Horse Chestnut Avenue was awash with activity; the prim residents were in a state of unbecoming panic, uncharacteristic chaos and pantie-twisting kerfuffle.
The imported German cars were safely harbored under the corrugated armor of the garages, protected from the miniature mines that rained down from the trees. Those bombs born of the soil and the sap, were as damaging as their spiky maritime brethren. Unlike the cars, the residents were vulnerable, to something entirely more terrifying.
Her picket fence was red, not white. Like razor wire; it was a demarcation line, an unwritten don’t mess with me warning sign. Molly approached, tentatively, and rang the doorbell.
“Yes,” Mrs Redmond said, curtly, “what do you want?”
“I’ve come here about Butch,” Molly replied, defensively, “is there anything I can do?”
“I think you and your husband have…done enough,” she growled, her hands placed on her hips like a diva; a look she might have pulled off three decades ago, “now, if you don’t mind, I have to protect my family.”
The door slammed in unmistakable affirmation of a reputation, ruined. The neighborhood echoed with the sound of drills boarding up windows, scuttling ration gathering and hunkering down in the basements. Molly just wanted to kill him. All these years. All that car washing, house-painting, perfect hair, nose-job, implants, anal bleaching, face-filler – all for nothing – ruined in a moment of unhinged rule-breaking.
Butch was never…butch. She wasn’t entirely sure he was straight. He simply tried too hard. She hated the cringing declarations of undying love, like the time he said he’d walk over broken glass for her, once, she made him do it, never again – oh, the mess.
He’d walk his mail round, in his tight-fitting uniform, with a theatrical skip and Tigger-bounce. The Jackson kids, teased him, but it was the dog that was his nemesis.
She hated it when he came home, always the same…
“I freaking hate that dog-” he start, expecting her to ask which one, but she stopped playing that game long ago, he couldn’t even cuss like a real man, “-you know the one…Tyson, the Jackson dog. It’s always out the front rolling around, mutts nutts on show, grinning like a psycho. He took a chunk out of me today. I tell you what, Mols, one day…one day”.

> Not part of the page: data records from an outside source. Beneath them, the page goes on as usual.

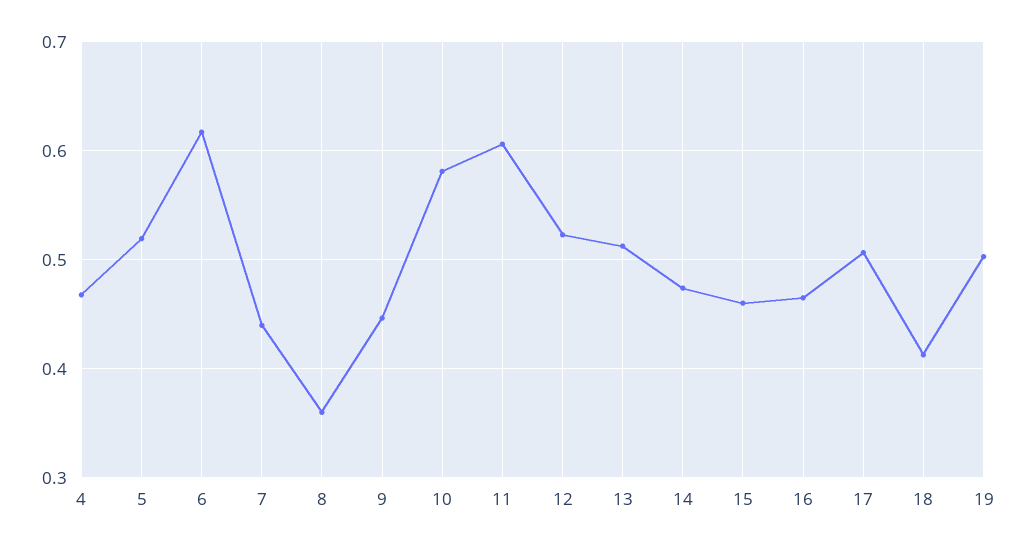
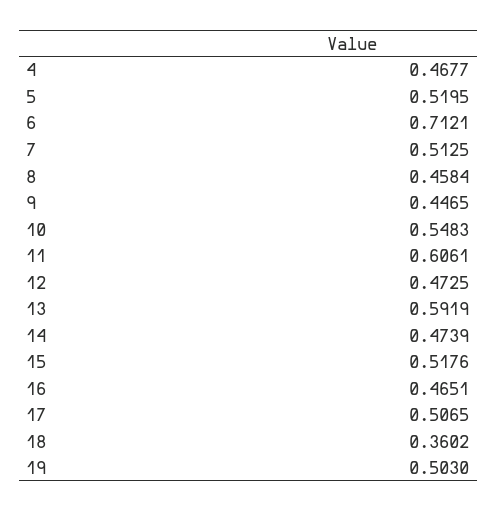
  {
    "4": 0.4677,
    "5": 0.5195,
-   "6": 0.62,
+   "6": 0.7121,
-   "7": 0.44,
+   "7": 0.5125,
-   "8": 0.36,
+   "8": 0.4584,
    "9": 0.4465,
-   "10": 0.58,
+   "10": 0.5483,
    "11": 0.6061,
-   "12": 0.52,
+   "12": 0.4725,
-   "13": 0.51,
+   "13": 0.5919,
    "14": 0.4739,
-   "15": 0.46,
+   "15": 0.5176,
    "16": 0.4651,
    "17": 0.5065,
-   "18": 0.41,
+   "18": 0.3602,
    "19": 0.503
  }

The CCTV footage showed Butch sitting outside the R & D labs, out on the Obama Business Park, opening a secure parcel. It took him an hour. Then the mail van windows sprayed red.
The TV new reported an incident. Social media said he died and was reanimated. Butch, the zombie.
The rumors said he went after Tyson. Then he ran off into the woods, giggling like he was on hippy-crack.
The rumors said he was last seen eating rodents and bats. If social media is to be believed, the animals have started to rise again too.
The Special Service agents and snipers have been tracking him, but why? She sits there, knife in hand…Just wait till he gets home.
via Summer of Super Short Stories Week Ten! | Luminous Creatures Press.
This is the final week and the prompt was incredibly difficult for me (little did I know at the time, another one was coming elsewhere).
It took a very long time. I binned one entire story along the way, then spent ages on this one. I’m not entirely happy with it – we’ll wait and see what happens.
*Update 27/08/14 : I didn’t place with this (there were some outstanding entries). Congrats to the winners. However, it might get another chance. There is a zombie anthology for charity that Flash Champ Karl A. Russell is spreading the word for. Increased word count, so I might revise this and expand it a little. In a strange twist, I had to go out of my way to Americanise (should that be with a ‘z’?) the spelling and even the title – the new submission will immediately discount anything that is not English (UK) – that’ll teach me.